WHAT IS EXPECTED:
Output the data verbatim, minus the images.

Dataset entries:
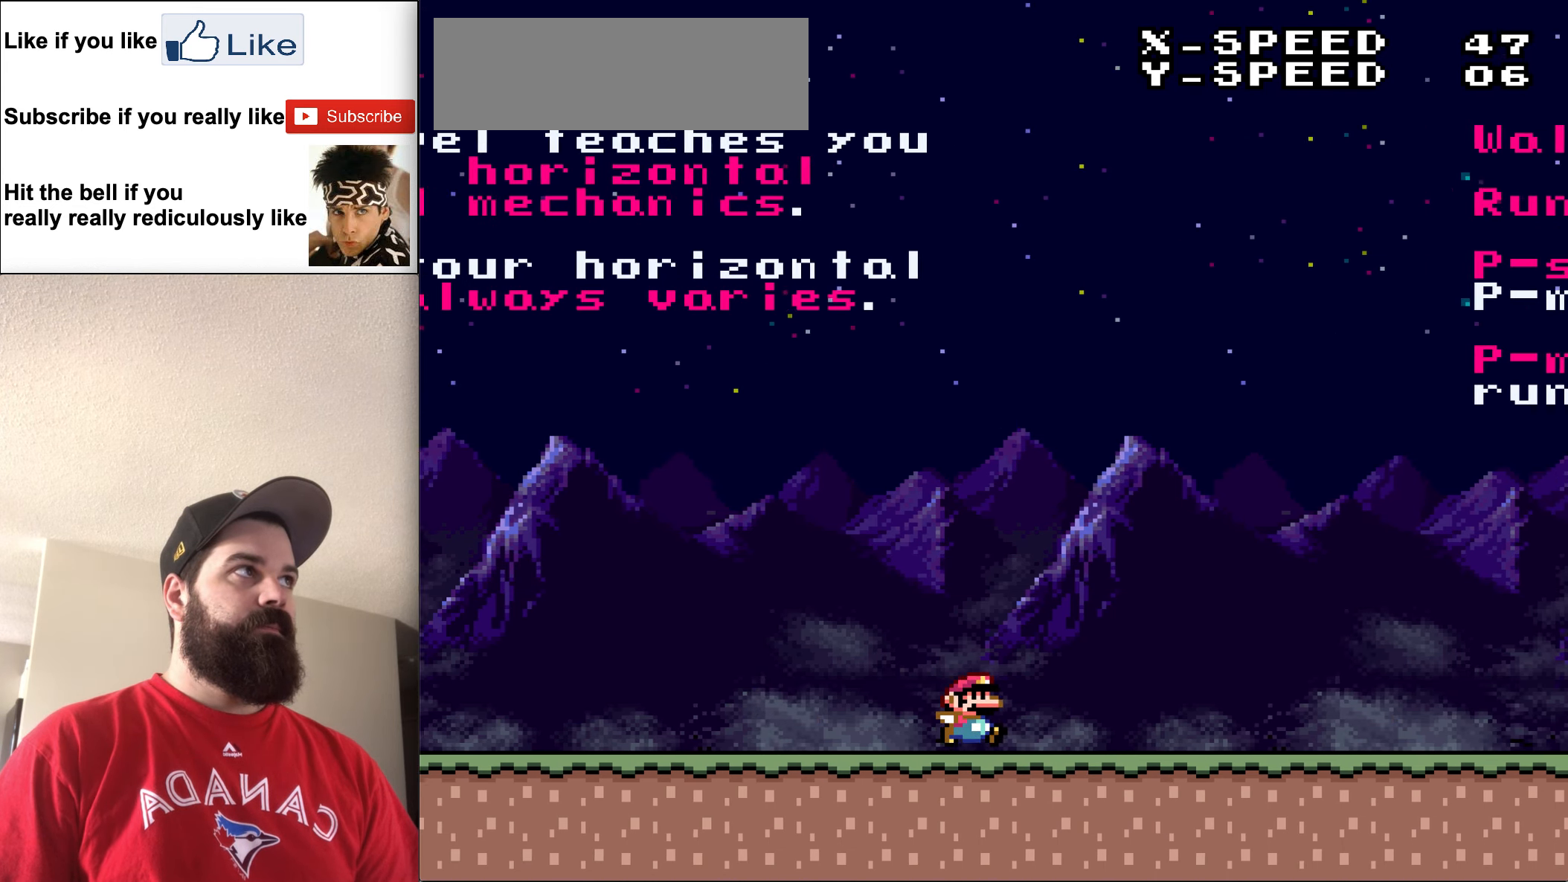
{"buttons": ["Y", "DPAD_RIGHT"], "events": []}
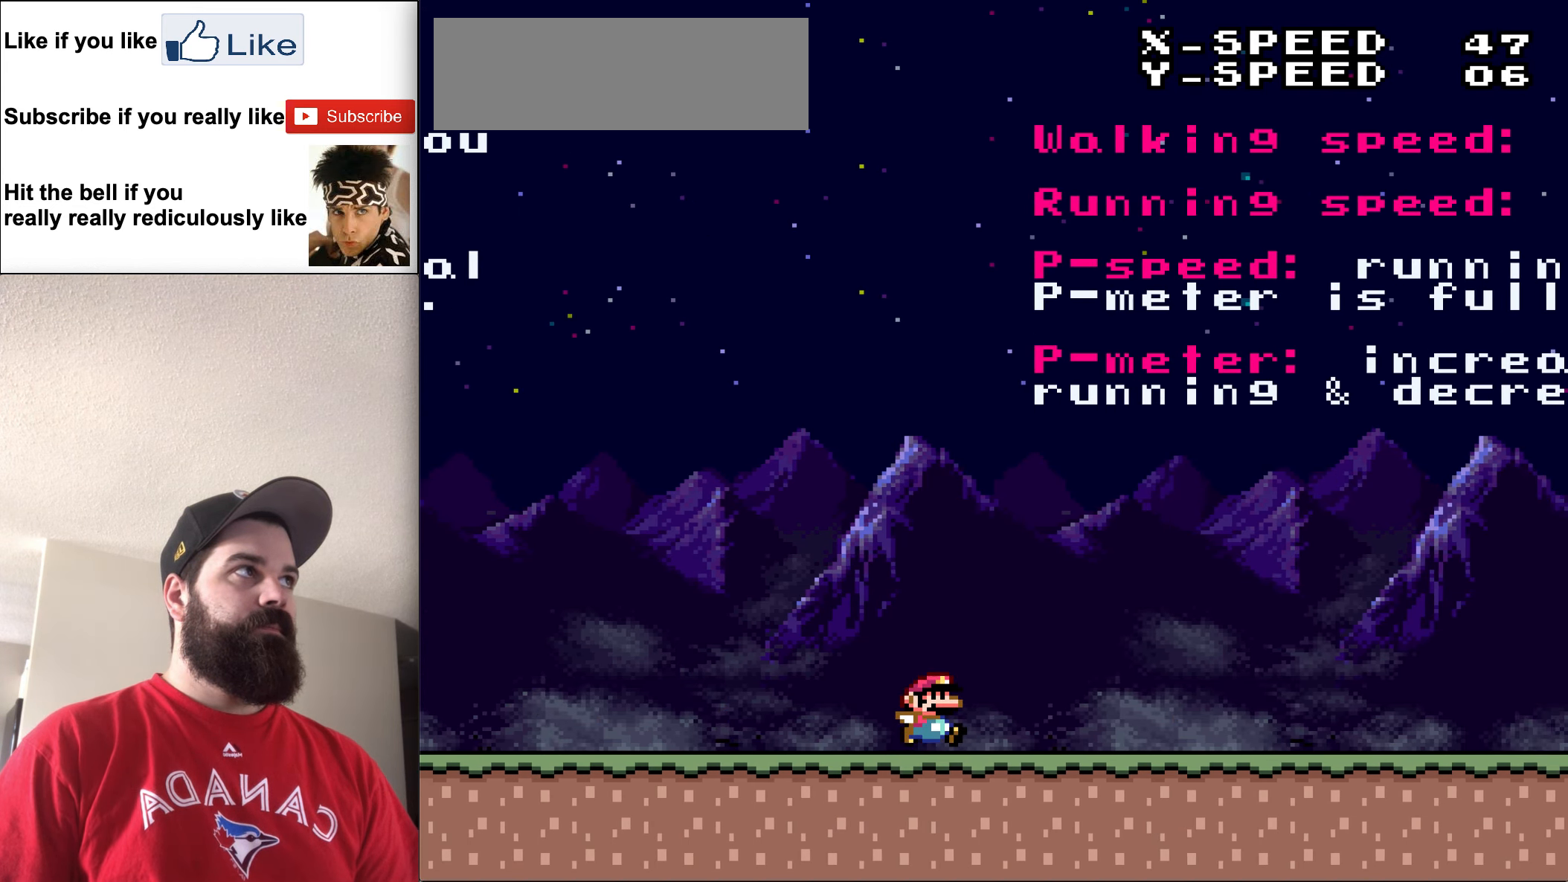
{"buttons": ["Y", "DPAD_RIGHT"], "events": []}
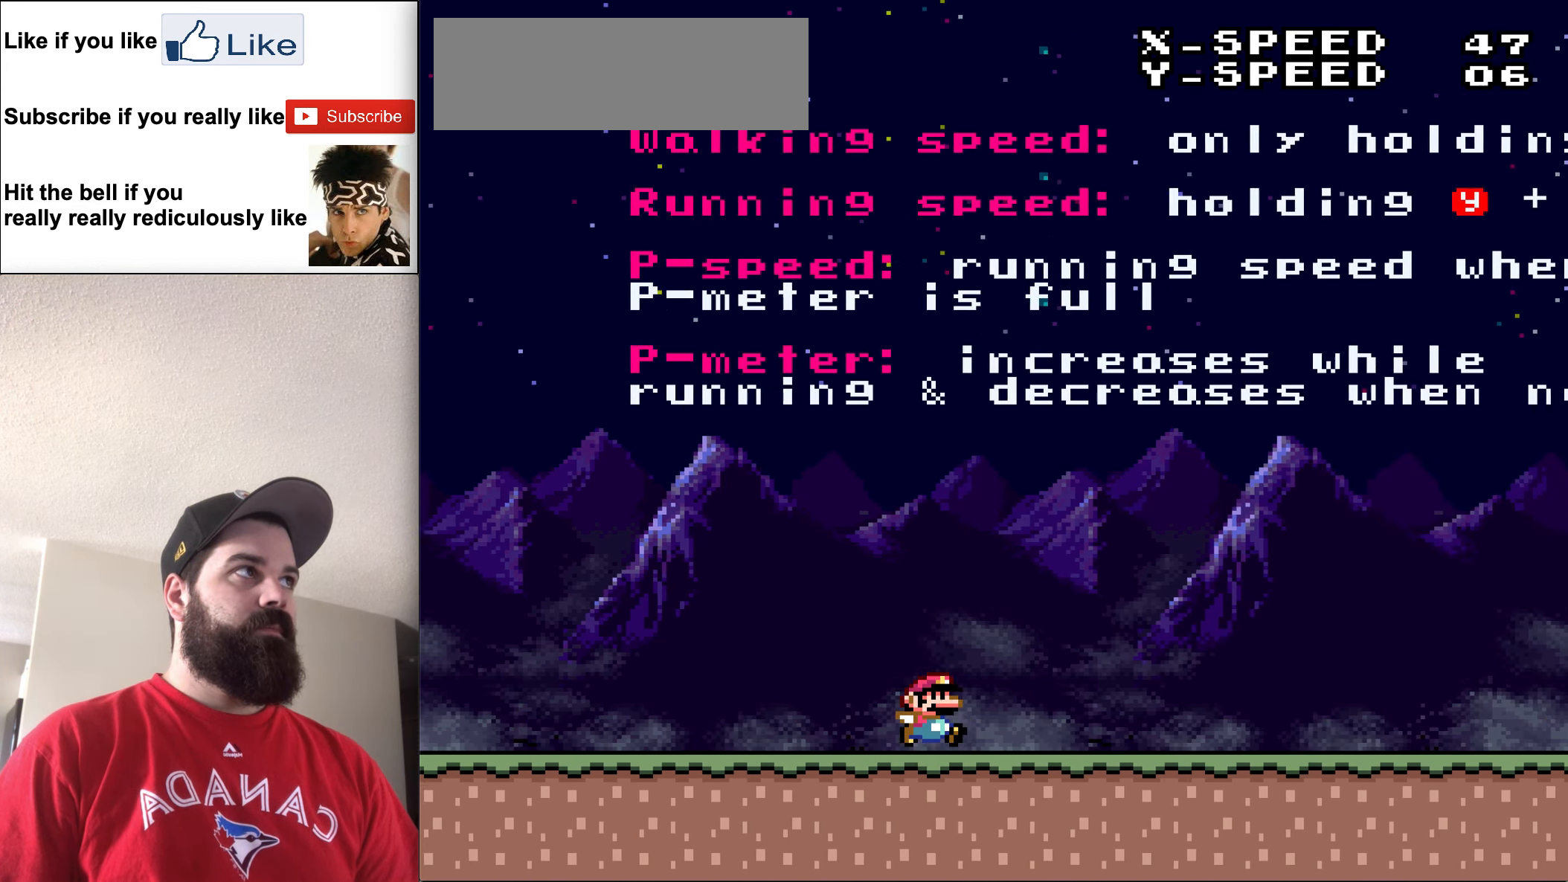
{"buttons": ["Y", "DPAD_RIGHT"], "events": []}
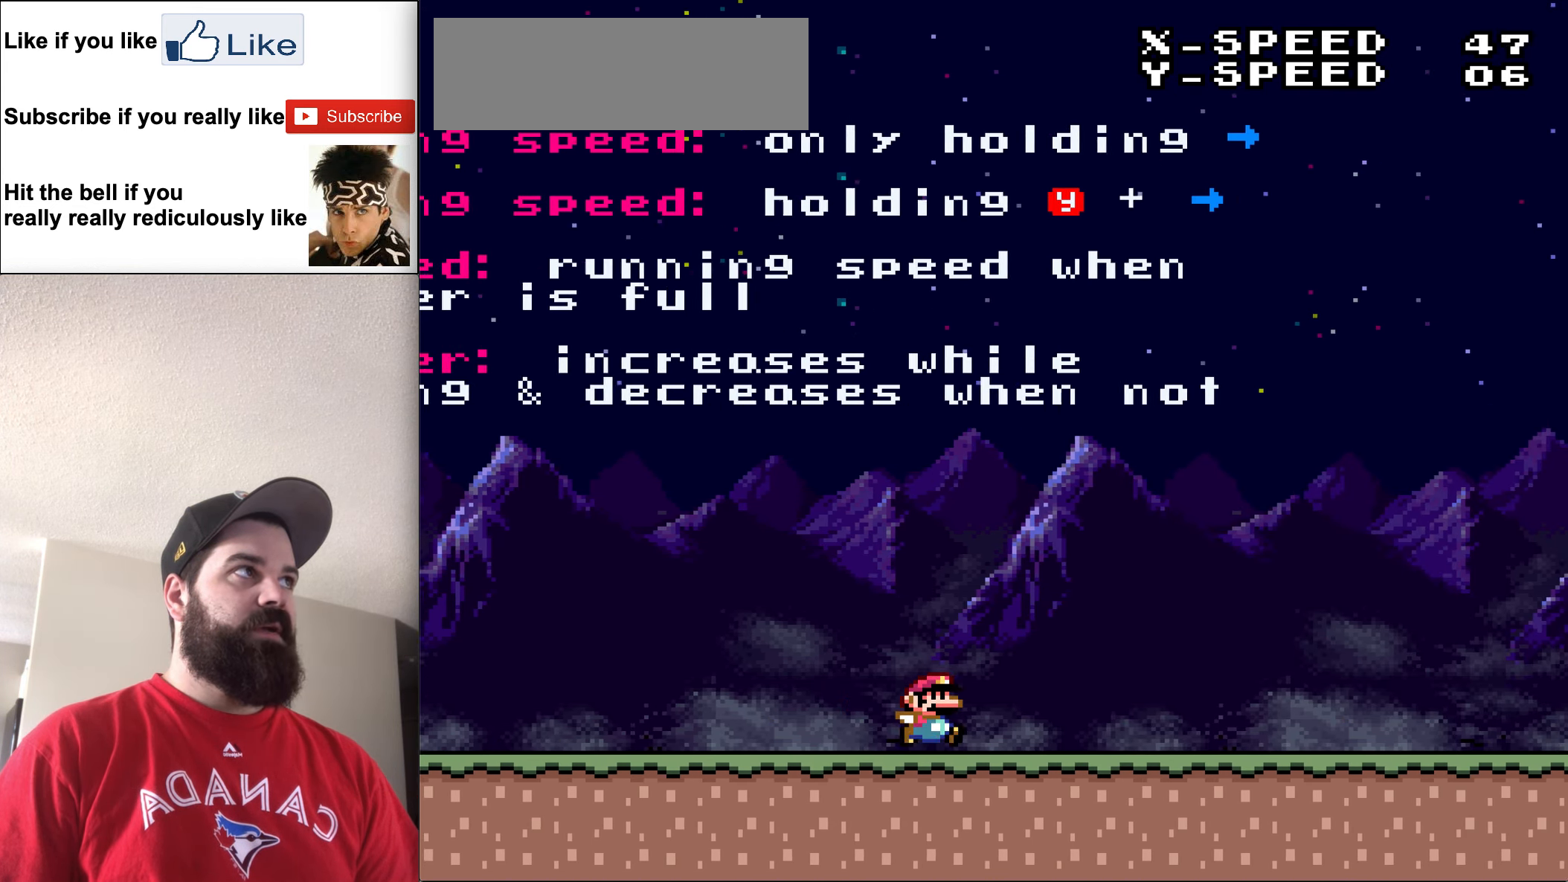
{"buttons": ["Y", "DPAD_RIGHT"], "events": []}
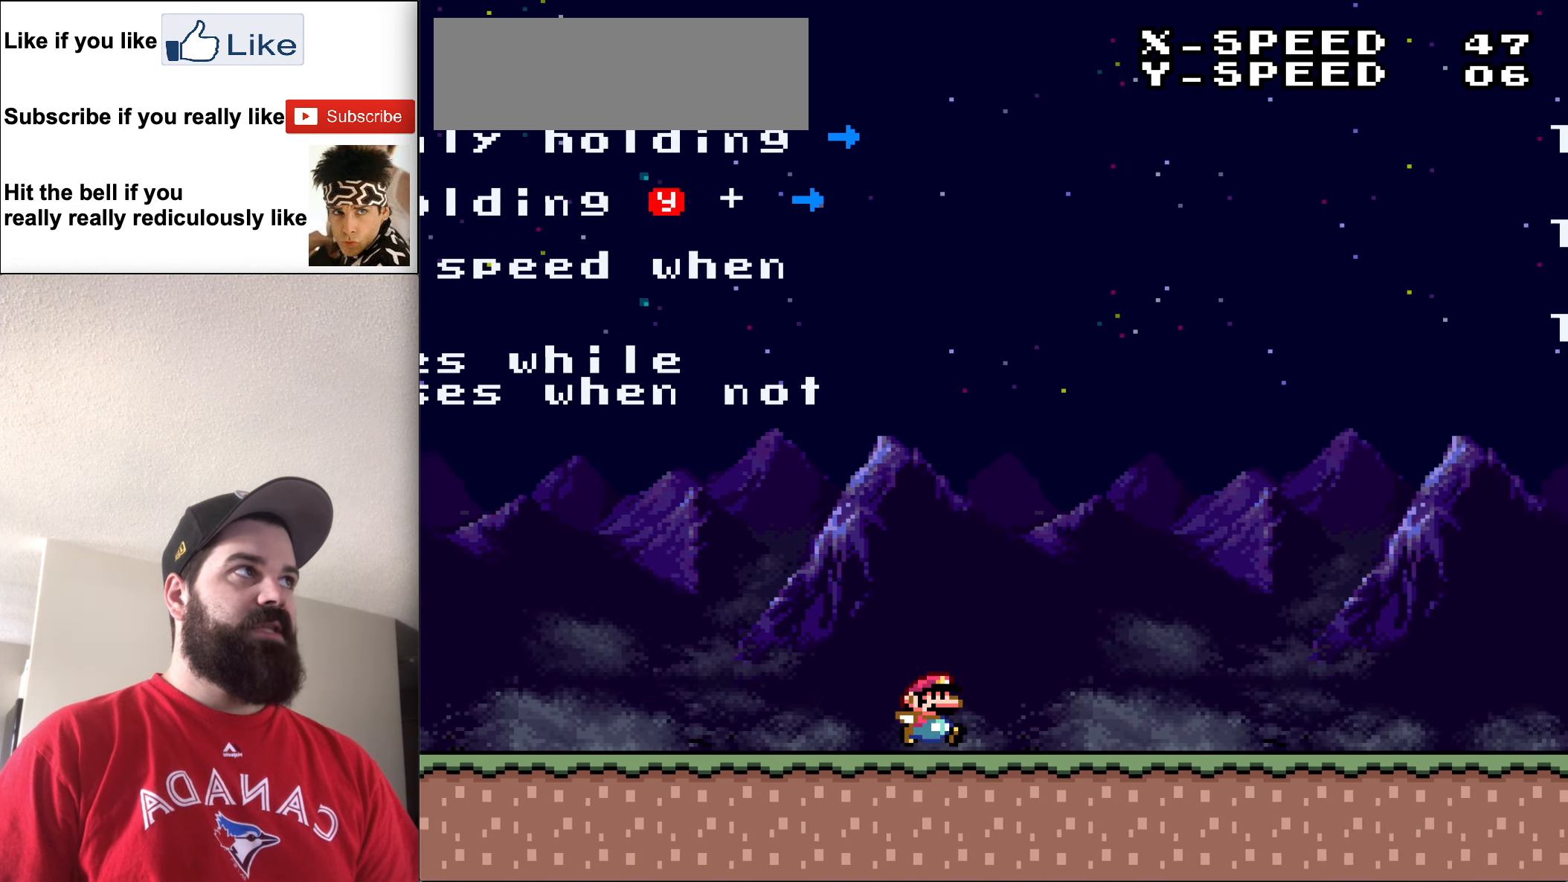
{"buttons": ["Y", "DPAD_RIGHT"], "events": []}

WRITTEN SOLUTION:
{"buttons": ["Y", "DPAD_RIGHT"], "events": []}
{"buttons": ["Y", "DPAD_RIGHT"], "events": []}
{"buttons": ["Y", "DPAD_RIGHT"], "events": []}
{"buttons": ["Y", "DPAD_RIGHT"], "events": []}
{"buttons": ["Y", "DPAD_RIGHT"], "events": []}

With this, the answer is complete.